PPPs are a funding model that allow private sector companies and investors to help construct, maintain and operate public infrastructure projects, and are often looked to as a means of helping governments in less developed nations meet their infrastructure needs.

There are various types of partnerships available. A common example is a build-operate-transfer (BOT) contract, in which a private company finances and operates an infrastructure project before transferring back to the public sector after a lengthy period (it can last anywhere between five and 30 years).

Institutional investors sometimes get involved in PPP deals, as parts of consortia or as purchasers of the debt the contract holders issue to fund the projects. 

One example is Hostplus, an A$33 billion ($23.14 billion) superannuation fund. It has participated in a PPP investment in the International Convention Centre Sydney, which has been operational for almost three years, Jordan Kraiten, head of infrastructure for the fund, told AsianInvestor

TIME CONSUMING 

The trouble in some emerging Asia countries is that PPPs can be inefficient and time-consuming. Osborne pointed to the Philippines as one example. The government has begun to deviate BOT projects from the original law, after reportedly finding the process of multiple bid phases to be lengthy, laborious and costly. 

One way it has done so has been to break up the projects into various phases, such implementing a traditional construction model that's funded directly by overseas developmental assistance. As a result, the concessionaire under a PPP model is not asked to perform the construction phase. 

Osborne noted that some governments are not willing to provide financial security to the private sponsors of the PPP projects, which can greatly add to the risk of a commitment that can span decades. 

“They [the private companies and investor looking at the PPPs] want to ensure there is political and legal stability for that period. And if there's not, they want to make sure that they are secure from a financial perspective,” he said.

With the lack of financial protection, the appeal of the delivery of a project under a PPP model can be diluted, said Osborne.

What complicates the issue further is the relative inexperience of some governments in Asia over the fundamentals of PPP projects. Osborne noted that some of these government might not have the expertise to regulate the assets.
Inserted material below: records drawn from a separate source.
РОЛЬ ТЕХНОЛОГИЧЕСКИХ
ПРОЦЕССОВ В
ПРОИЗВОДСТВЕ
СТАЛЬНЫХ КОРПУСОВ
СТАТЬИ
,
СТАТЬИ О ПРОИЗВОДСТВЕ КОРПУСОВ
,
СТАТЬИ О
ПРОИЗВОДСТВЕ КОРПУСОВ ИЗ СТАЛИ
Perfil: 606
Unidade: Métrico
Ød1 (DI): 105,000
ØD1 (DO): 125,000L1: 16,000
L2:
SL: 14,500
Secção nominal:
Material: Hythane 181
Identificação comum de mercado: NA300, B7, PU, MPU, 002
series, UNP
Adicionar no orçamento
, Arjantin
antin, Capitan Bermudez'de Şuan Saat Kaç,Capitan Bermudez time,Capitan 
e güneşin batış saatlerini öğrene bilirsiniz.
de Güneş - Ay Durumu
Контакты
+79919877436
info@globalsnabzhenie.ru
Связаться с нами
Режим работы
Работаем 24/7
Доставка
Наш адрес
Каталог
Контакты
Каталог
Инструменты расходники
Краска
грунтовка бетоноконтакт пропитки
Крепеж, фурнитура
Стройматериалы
His views echo with that of AIIB's principal economist Thia Jang-Ping, who said that even though PPP projects in Asia are well articulated, the issue is always about how they are regulated.

But Thia was optimistic about PPP models in Asia. “I do notice that the PPP framework have over time improved in Asia a lot,” he said.

Thia added that although the market structure for PPP projects in China is not quite the same as those in Australia or the UK. The majority of the so-called private sector companies participating in PPP projects are state-owned companies. As a result there is a genuine policy interest in the country to bring more real private companies into infrastructure projects. 

MDBs AS AN ANCHOR

The hurdles to PPPs mean multilateral development banks such as AIIB play an essential role in assisting governments in Asia to structure their PPP models said Osborne.

“The likes of IFC [International Finance Corporation] and ADB [Asian Development Bank] are doing a wonderful job of creating a platform to assist and educate governments and government officials on the delivery of the projects under a PPP model,” he added.

And more are likely to take place, with the support of the MDBs. While it takes time for governments to familiarise themselves with the PPP framework, “there's a lot of will from the (MDBs and investor) industry in helping them get there,” he said.

IFC, for example, has helped with more than 70 active PPP projects and facilitated $22 billion of private capital in these projects in the last decade.

ADB has also called for PPP-related reforms in Asia, such as enacting PPP laws and streamlining PPP procurement and bidding processes to make infrastructure more appealing to private investors.